Une centaine de magasins Lidl restent encore fermés

Sur les 302 magasins que compte l’entreprise de distribution allemande (fondée en 1930) en Belgique, une centaine étaient encore fermés ce samedi matin. Les syndicats ont commencé à communiquer au personnel la proposition formulée la veille par la direction. Celle-ci vise à soulager la charge de travail sur le personnel, mais ne couvre que six mois dans l'attente de solutions structurelles. La proposition est soutenue par les syndicats chrétien et libéral, mais rejetée par l'organisation socialiste. "Nous avions proposé davantage que les syndicats ont réclamé. C’est très amer", réagit la direction de Lidl.

Une centaine de magasins Lidl sont fermés ce samedi, indique l'entreprise.
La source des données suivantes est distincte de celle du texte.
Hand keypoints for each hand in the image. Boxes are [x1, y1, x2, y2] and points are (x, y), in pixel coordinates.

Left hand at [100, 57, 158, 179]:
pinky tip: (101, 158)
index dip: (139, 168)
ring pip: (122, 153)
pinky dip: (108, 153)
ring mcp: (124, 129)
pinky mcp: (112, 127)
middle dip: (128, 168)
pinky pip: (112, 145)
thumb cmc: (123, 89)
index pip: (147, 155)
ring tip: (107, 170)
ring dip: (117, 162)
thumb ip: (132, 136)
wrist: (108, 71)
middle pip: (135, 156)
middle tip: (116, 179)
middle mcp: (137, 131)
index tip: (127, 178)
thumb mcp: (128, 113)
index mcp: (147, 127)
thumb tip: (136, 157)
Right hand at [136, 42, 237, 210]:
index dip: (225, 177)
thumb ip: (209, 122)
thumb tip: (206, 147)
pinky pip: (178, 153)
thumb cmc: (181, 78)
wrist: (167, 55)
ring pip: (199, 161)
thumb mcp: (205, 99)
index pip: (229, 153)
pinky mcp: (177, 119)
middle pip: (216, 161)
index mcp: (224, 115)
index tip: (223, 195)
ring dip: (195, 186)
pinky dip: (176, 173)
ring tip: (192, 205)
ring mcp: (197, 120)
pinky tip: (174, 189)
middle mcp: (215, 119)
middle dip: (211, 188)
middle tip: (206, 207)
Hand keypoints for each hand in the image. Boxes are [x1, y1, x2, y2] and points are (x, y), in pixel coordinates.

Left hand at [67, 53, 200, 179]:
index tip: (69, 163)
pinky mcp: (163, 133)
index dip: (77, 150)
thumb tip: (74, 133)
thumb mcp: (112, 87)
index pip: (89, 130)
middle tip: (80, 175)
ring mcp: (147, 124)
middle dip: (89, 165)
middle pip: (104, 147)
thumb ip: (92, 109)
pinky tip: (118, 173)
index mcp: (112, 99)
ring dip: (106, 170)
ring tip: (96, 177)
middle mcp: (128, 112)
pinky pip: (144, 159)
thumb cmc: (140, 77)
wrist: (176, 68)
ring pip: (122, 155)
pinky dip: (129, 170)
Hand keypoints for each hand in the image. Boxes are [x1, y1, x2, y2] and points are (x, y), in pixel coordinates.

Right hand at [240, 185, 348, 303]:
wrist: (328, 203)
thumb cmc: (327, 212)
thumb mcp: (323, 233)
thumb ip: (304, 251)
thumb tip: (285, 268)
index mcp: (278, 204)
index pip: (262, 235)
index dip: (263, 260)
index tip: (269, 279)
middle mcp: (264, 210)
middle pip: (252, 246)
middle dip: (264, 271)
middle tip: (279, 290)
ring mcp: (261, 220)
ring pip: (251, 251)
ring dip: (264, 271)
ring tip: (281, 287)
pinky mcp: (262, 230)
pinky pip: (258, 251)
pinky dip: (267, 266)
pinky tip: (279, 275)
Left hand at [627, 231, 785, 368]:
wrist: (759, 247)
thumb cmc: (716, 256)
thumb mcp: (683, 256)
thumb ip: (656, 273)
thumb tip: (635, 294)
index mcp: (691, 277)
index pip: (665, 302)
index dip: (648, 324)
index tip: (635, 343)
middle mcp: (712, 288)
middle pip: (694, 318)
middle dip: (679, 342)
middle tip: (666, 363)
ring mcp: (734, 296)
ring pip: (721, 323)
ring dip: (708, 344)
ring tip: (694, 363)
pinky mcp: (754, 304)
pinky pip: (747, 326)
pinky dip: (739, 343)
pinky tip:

Il s'agit du quatrième jour de grève au sein des magasins du hard discounter allemand. "Nos délégués sont actuellement sur le terrain pour informer le personnel, tandis qu'une consultation en ligne a été lancée", explique Johan Lippens, du syndicat chrétien LBC-NVK.

La direction a proposé vendredi un équivalent temps plein supplémentaire par magasin pour une durée de six mois. Pendant ce temps, syndicats et direction continueraient à négocier une solution structurelle. Le syndicat chrétien entend défendre la proposition devant ses affiliés.

"Quand vous voyez d'où l'on vient - la direction proposait seulement 8 heures supplémentaires par magasin - nous pouvons accepter cette dernière offre", explique Johan Lippens. Les libéraux de la CGSLB soutiennent également les engagements obtenus dans la nuit de vendredi à samedi. "Nous informons le personnel", explique Thomas Vanbiervliet. "Nous pouvons accepter ce texte comme point de départ pour des négociations approfondies."

Le son de cloche est différent au sein du SETCa socialiste, qui a rejeté la proposition. "Le texte contient des avancées", admet Myriam Delmée, vice-présidente de l'organisation. "Mais nous déplorons que la proposition ne porte que sur six mois." Elle ajoute que le texte sera néanmoins présenté aux travailleurs, qui auront le dernier mot.

De son côté, la direction espère que les syndicats reviendront rapidement à la table des négociations, pour parvenir à un accord.